**ACTIVITY**.
From the entries below, copy exactly the lines from the one that contains "Right hand at" through the one that contains "index tip: (165, 229)", both included, and only those.

**RECORDS FOR THIS EXERCISE**.
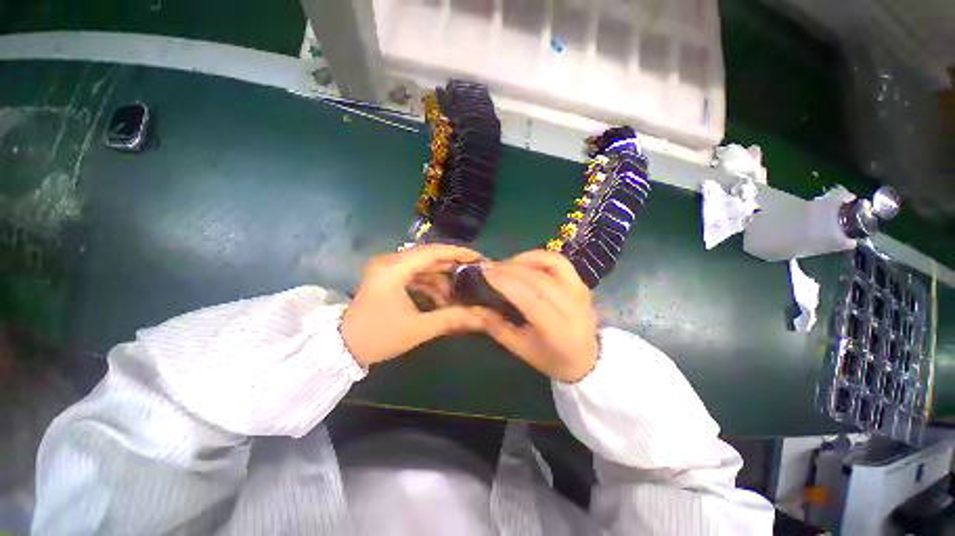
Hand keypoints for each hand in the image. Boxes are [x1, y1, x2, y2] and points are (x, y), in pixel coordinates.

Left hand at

==

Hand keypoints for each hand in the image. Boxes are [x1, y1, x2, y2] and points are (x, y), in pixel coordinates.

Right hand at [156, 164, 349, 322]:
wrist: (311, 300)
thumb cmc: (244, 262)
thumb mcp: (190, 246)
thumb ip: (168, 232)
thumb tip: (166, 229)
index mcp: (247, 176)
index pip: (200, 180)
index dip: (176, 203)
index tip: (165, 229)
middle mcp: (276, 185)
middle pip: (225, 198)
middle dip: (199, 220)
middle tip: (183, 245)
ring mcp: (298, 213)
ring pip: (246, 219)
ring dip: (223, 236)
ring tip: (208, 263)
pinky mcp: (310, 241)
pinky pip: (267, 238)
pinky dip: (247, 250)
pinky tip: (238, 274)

**RESPONSE BELOW**.
Right hand at [156, 164, 349, 322]:
wrist: (311, 300)
thumb cmc: (244, 262)
thumb mcp: (190, 246)
thumb ip: (168, 232)
thumb tip: (166, 229)
index mcp: (247, 176)
index pip: (200, 180)
index dip: (176, 203)
index tip: (165, 229)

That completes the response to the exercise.